In this paper, CF felt with three-dimensional structure was compounded with phenolic resin under specific process conditions. High thermal conductivity carbon fiber composites were prepared by changing the content of carbon network. The introduction of the lamination method allows more carbon fibers to overlap each other, reducing the interface thermal resistance of the composites and promoting the transmission of energy between the carbon fiber and the phenolic matrix, thereby increasing the thermal conductivity of the composites. The results show that the in-plane thermal conductivity of the composites can reach up to 1.3 W/mK (28 L), which is about 650% that of pure phenolic resin. At the same time, the composites also have excellent thermal management properties.
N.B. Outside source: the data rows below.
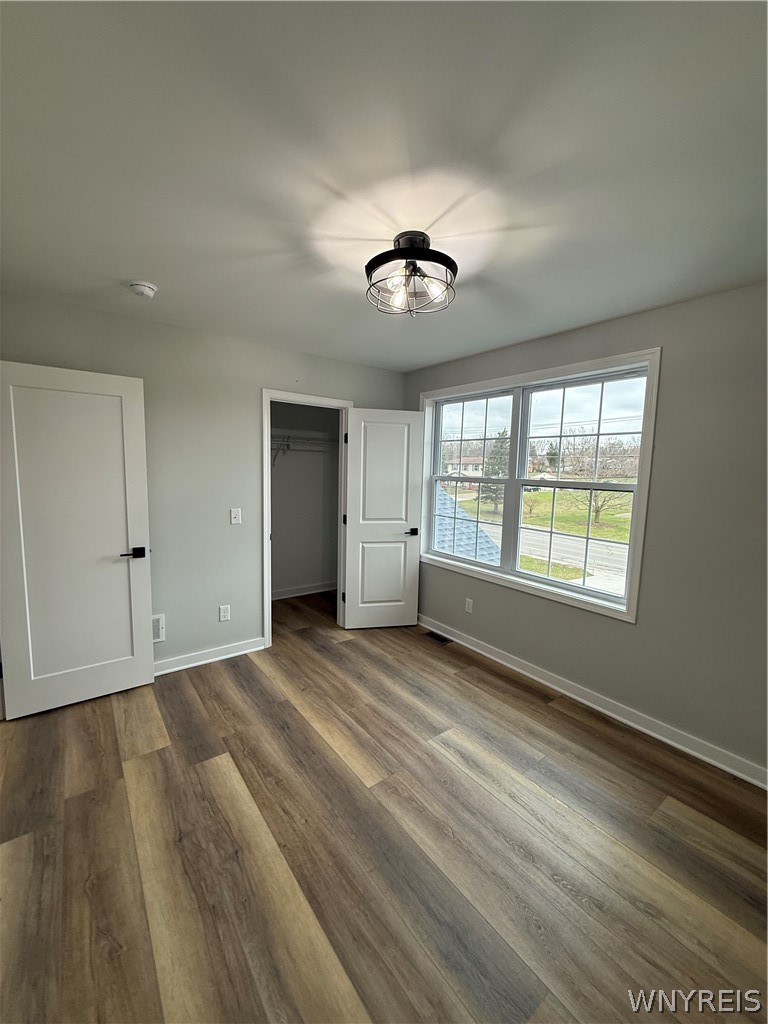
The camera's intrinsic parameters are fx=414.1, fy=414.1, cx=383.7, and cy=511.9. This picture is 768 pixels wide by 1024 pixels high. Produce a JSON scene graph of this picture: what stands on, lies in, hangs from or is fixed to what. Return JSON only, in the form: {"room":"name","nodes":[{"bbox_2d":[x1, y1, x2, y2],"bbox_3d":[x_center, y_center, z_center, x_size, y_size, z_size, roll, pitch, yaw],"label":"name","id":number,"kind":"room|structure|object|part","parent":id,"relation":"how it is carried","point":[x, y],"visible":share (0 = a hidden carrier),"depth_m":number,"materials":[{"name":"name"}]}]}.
{"room":"bedroom","nodes":[
{"label":"bedroom","id":0,"kind":"room"},
{"bbox_2d":[0,288,405,672],"bbox_3d":[-1.168,-0.089,3.239,3.343,2.457,0.124,-3,8,-37],"label":"back wall","id":1,"kind":"structure","parent":0,"point":[317,379],"depth_m":3.00,"materials":[{"name":"grey paint"}]},
{"bbox_2d":[0,359,155,719],"bbox_3d":[-1.878,0.171,2.501,0.776,2.026,0.151,-3,8,-37],"label":"white door","id":2,"kind":"structure","parent":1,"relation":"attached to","point":[136,523],"depth_m":2.50,"materials":[{"name":"white paint"}]},
{"bbox_3d":[-1.627,0.269,2.697,0.155,0.065,0.138,-3,8,-37],"label":"lever handle","id":3,"kind":"part","parent":2,"relation":"part of","materials":[{"name":"black metal"}]},
{"bbox_2d":[151,613,165,643],"bbox_3d":[-1.686,0.831,2.898,0.259,0.198,0.019,-3,8,-37],"label":"wall vent","id":4,"kind":"object","parent":1,"relation":"attached to","point":[155,631],"visible":0.41,"depth_m":2.95,"materials":[{"name":"white metal"}]},
{"bbox_2d":[153,636,266,675],"bbox_3d":[-1.597,1.114,2.980,1.585,0.097,0.019,-3,8,-37],"label":"baseboard","id":5,"kind":"structure","parent":1,"relation":"attached to","point":[247,644],"depth_m":3.16,"materials":[{"name":"white paint"}]},
{"bbox_2d":[218,604,230,621],"bbox_3d":[-1.249,0.788,3.236,0.074,0.122,0.009,-3,8,-37],"label":"wall socket","id":6,"kind":"object","parent":1,"relation":"attached to","point":[222,614],"visible":0.98,"depth_m":3.23,"materials":[{"name":"white plastic"}]},
{"bbox_2d":[229,508,241,524],"bbox_3d":[-1.150,0.032,3.205,0.076,0.123,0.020,-3,8,-37],"label":"light switch","id":7,"kind":"object","parent":1,"relation":"attached to","point":[233,515],"visible":0.98,"depth_m":3.21,"materials":[{"name":"white plastic"}]},
{"bbox_2d":[262,389,353,649],"bbox_3d":[-0.677,0.055,3.687,0.859,2.099,0.150,-3,8,-37],"label":"door frame","id":8,"kind":"structure","parent":1,"relation":"attached to","point":[266,474],"depth_m":3.48,"materials":[{"name":"white paint"}]},
{"bbox_2d":[341,406,423,630],"bbox_3d":[-0.002,0.085,3.809,0.690,2.022,0.152,0,6,-12],"label":"closet door","id":9,"kind":"structure","parent":8,"relation":"attached to","point":[349,620],"depth_m":3.79,"materials":[{"name":"white paint"}]},
{"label":"panel","id":10,"kind":"part","parent":9,"relation":"part of","materials":[{"name":"white paint"}]},
{"bbox_3d":[0.247,0.188,3.894,0.136,0.067,0.156,0,6,-12],"label":"door handle","id":11,"kind":"part","parent":9,"relation":"part of","materials":[{"name":"black metal"}]},
{"bbox_2d":[270,400,340,597],"bbox_3d":[-1.105,-0.196,4.390,1.971,2.443,0.744,-3,8,-37],"label":"closet wall","id":12,"kind":"structure","parent":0,"point":[290,476],"depth_m":4.79,"materials":[{"name":"paint"}]},
{"bbox_2d":[273,581,335,599],"bbox_3d":[-1.127,0.931,4.697,1.632,0.099,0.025,-3,8,-37],"label":"closet baseboard","id":13,"kind":"structure","parent":12,"relation":"attached to","point":[306,592],"depth_m":4.84,"materials":[{"name":"white paint"}]},
{"bbox_2d":[271,433,339,464],"bbox_3d":[-1.074,-0.651,4.393,1.752,0.354,0.351,-3,8,-37],"label":"closet shelf","id":14,"kind":"object","parent":12,"relation":"attached to","point":[319,442],"visible":0.39,"depth_m":4.44,"materials":[{"name":"white metal"}]},
{"bbox_2d":[0,587,767,1023],"bbox_3d":[-0.296,1.331,2.237,3.736,0.104,5.556,-3,8,-37],"label":"floor","id":15,"kind":"structure","parent":0,"point":[553,721],"depth_m":1.65,"materials":[{"name":"brown wood"}]},
{"bbox_2d":[424,630,451,643],"bbox_3d":[0.481,1.128,3.738,0.117,0.007,0.274,-3,8,-37],"label":"floor vent","id":16,"kind":"object","parent":15,"relation":"in","point":[437,637],"visible":0.97,"depth_m":3.73,"materials":[{"name":"black metal"}]},
{"bbox_2d":[0,0,767,372],"bbox_3d":[-0.108,-1.192,1.866,3.839,0.115,4.947,-3,8,-37],"label":"ceiling","id":17,"kind":"structure","parent":0,"point":[125,267],"depth_m":1.25,"materials":[{"name":"white paint"}]},
{"bbox_2d":[129,280,157,298],"bbox_3d":[-1.291,-1.185,2.217,0.134,0.046,0.137,-3,8,-37],"label":"smoke detector","id":18,"kind":"object","parent":17,"relation":"attached to","point":[138,287],"visible":0.98,"depth_m":2.18,"materials":[{"name":"white plastic"}]},
{"bbox_2d":[364,231,457,316],"bbox_3d":[0.113,-1.009,1.768,0.406,0.255,0.407,-3,8,-37],"label":"ceiling light","id":19,"kind":"object","parent":17,"relation":"attached to","point":[397,239],"visible":1,"depth_m":1.71,"materials":[{"name":"black metal"}]},
{"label":"bulb","id":20,"kind":"part","parent":19,"relation":"part of","materials":[{"name":"glass"}]},
{"bbox_2d":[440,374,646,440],"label":"sky","id":21,"kind":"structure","parent":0,"point":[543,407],"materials":[{"name":"white"}]},
{"bbox_2d":[404,279,767,784],"bbox_3d":[1.295,0.020,2.855,0.164,2.459,4.636,-3,8,-37],"label":"right wall","id":22,"kind":"structure","parent":0,"point":[667,390],"depth_m":2.26,"materials":[{"name":"grey paint"}]},
{"bbox_2d":[464,597,473,613],"bbox_3d":[0.725,0.798,3.542,0.010,0.119,0.075,-3,8,-37],"label":"wall socket","id":23,"kind":"object","parent":22,"relation":"attached to","point":[467,605],"visible":0.98,"depth_m":3.54,"materials":[{"name":"white plastic"}]},
{"bbox_2d":[415,347,660,625],"bbox_3d":[0.971,-0.222,3.269,0.162,1.588,2.047,-3,8,-37],"label":"window","id":24,"kind":"structure","parent":22,"relation":"in","point":[501,571],"depth_m":3.02,"materials":[{"name":"white"}]},
{"bbox_3d":[0.701,-0.286,3.587,0.082,1.469,0.927,-3,8,-37],"label":"sash","id":25,"kind":"part","parent":24,"relation":"part of","materials":[{"name":"white glass"}]},
{"bbox_3d":[1.329,-0.135,2.964,0.090,1.492,0.941,-3,8,-37],"label":"sash","id":26,"kind":"part","parent":24,"relation":"part of","materials":[{"name":"white glass"}]},
{"bbox_2d":[418,615,767,788],"bbox_3d":[1.282,1.207,2.803,0.018,0.098,3.912,-3,8,-37],"label":"baseboard","id":27,"kind":"structure","parent":22,"relation":"attached to","point":[509,665],"depth_m":2.55,"materials":[{"name":"white paint"}]},
{"label":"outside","id":28,"kind":"structure","parent":0,"visible":0},
{"bbox_2d":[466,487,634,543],"label":"lawn","id":29,"kind":"structure","parent":28,"point":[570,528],"materials":[{"name":"green plant"}]},
{"bbox_2d":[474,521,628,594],"label":"road","id":30,"kind":"structure","parent":28,"point":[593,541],"materials":[{"name":"grey asphalt"}]},
{"label":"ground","id":31,"kind":"structure","parent":28,"visible":0},
{"bbox_2d":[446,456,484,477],"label":"house","id":32,"kind":"structure","parent":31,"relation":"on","point":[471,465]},
{"bbox_2d":[434,487,502,562],"bbox_3d":[-0.977,0.758,7.805,4.616,3.257,5.860,-3,8,-37],"label":"roof","id":33,"kind":"structure","parent":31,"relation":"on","point":[444,495],"depth_m":6.91,"materials":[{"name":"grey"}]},
{"bbox_2d":[479,431,508,512],"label":"tree","id":34,"kind":"object","parent":31,"relation":"on","point":[501,467],"visible":0.38,"materials":[{"name":"green plant"}]},
{"bbox_2d":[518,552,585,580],"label":"grass strip","id":35,"kind":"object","parent":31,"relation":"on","point":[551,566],"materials":[{"name":"green plant"}]},
{"bbox_2d":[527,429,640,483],"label":"background trees","id":36,"kind":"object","parent":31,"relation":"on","point":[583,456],"visible":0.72,"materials":[{"name":"brown plant"}]},
{"bbox_2d":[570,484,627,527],"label":"tree","id":37,"kind":"object","parent":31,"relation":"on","point":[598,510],"visible":0.49,"materials":[{"name":"brown plant"}]}
]}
Therefore, this method can provide certain methods and suggestions for the preparation of high thermal conductivity composites. In addition, the thermal conductivity of the composites in the Z direction needs to be improved. Next, we can continue to build a three-dimensional thermal conductivity network structure for in-depth research and strive to prepare isotropic thermal conductivity composites with high thermal conductivity in all directions.